@FelicityBeedle and anyone else who likes social history, if you read 19thc novels in general, you might love Judith Flanders' The Victorian House -- which is a brilliant chunk of social history on Victorian domesticity, and wonderfully dippable-into. She goes around a Victorian house (basing herself on the middle classes, but with excursions up and down the social scale) and in bedroom, parlour, scullery, breakfast room, sickroom, nursery, dining room, bathroom, kitchen etc, she basically analyses what people did, ate, wore, worked, their hobbies, social lives etc. There are fascinating descriptions of Victorian laundry, courtship, mourning clothes and the rules of mourning, visiting cards, relationships between mistress and servants, the growth of suburbs, the treatment of illness, childrearing practices, as well as heating, lighting, sanitation, home decoration fashions etc etc.
It illuminates all kinds of things about 19thc fiction, and made me understand things in fiction I'd never thought much about, like why Katy Carr has most of the furniture and the carpet and curtains removed from Amy Ashe's hotel room when she's ill, and has the floor scrubbed with soap and the bed pulled out from the wall, or why Mrs Fairfax has to hand over the keys of the storeroom to enable the servant to make a meal for Jane Eyre when she arrives at Thornfield..

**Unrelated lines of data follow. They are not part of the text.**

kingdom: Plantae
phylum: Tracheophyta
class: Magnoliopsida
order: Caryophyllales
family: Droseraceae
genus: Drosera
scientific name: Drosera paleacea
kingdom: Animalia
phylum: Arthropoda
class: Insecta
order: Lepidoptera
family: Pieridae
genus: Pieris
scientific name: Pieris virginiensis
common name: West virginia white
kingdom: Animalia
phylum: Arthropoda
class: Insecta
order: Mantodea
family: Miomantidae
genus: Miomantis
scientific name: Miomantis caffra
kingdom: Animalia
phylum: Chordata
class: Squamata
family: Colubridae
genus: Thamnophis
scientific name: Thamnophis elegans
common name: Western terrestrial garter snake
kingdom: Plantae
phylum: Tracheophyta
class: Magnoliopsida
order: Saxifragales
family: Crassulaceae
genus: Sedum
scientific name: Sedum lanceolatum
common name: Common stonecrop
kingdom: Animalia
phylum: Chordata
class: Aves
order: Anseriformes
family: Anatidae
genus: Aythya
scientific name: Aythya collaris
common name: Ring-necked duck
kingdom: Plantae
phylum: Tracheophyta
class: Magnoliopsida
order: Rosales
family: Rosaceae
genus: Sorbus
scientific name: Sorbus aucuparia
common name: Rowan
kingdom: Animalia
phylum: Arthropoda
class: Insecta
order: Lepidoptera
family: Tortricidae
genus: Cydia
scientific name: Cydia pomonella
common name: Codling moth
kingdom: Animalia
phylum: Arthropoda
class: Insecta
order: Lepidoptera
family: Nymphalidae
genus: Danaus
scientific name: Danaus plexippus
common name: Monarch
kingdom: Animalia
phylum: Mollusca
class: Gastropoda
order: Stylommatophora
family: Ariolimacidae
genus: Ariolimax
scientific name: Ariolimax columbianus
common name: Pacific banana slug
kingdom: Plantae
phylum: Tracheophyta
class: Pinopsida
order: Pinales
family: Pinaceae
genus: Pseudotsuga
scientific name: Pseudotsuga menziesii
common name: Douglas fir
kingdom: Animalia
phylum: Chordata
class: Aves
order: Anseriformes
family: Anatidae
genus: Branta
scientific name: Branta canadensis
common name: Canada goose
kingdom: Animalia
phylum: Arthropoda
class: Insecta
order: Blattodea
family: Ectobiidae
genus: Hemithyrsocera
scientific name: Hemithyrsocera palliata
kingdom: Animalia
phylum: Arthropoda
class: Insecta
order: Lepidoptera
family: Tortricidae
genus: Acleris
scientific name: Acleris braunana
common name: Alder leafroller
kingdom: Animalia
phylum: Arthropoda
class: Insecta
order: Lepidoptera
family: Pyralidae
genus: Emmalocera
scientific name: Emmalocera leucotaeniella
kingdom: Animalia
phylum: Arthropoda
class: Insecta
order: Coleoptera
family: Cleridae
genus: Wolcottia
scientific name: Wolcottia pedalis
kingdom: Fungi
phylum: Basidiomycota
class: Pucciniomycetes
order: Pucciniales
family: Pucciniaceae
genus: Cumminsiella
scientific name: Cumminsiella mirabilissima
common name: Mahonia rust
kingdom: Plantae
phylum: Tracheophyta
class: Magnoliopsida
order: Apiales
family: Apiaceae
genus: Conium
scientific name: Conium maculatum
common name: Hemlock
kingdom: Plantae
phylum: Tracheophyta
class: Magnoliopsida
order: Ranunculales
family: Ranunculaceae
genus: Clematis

The other one I'd recommend from a social history perspective is Jane Austen and Food by Maggie Lane, which is brilliant on the things Austen does with food, meals etc which would have been understood by her contemporary readers -- like the significance of the big difference between the Longbourn breakfast time and the Netherfield one, or what the significance of the fruit served at Pemberley is.
Virginia Nicholson's Singled Out is also very good on the very interesting lives of the 'Surplus Women' who would have expected to marry, but whose potential pool of men was decimated by WWI, and what they did instead -- some of the CS mistresses would have been from this demographic.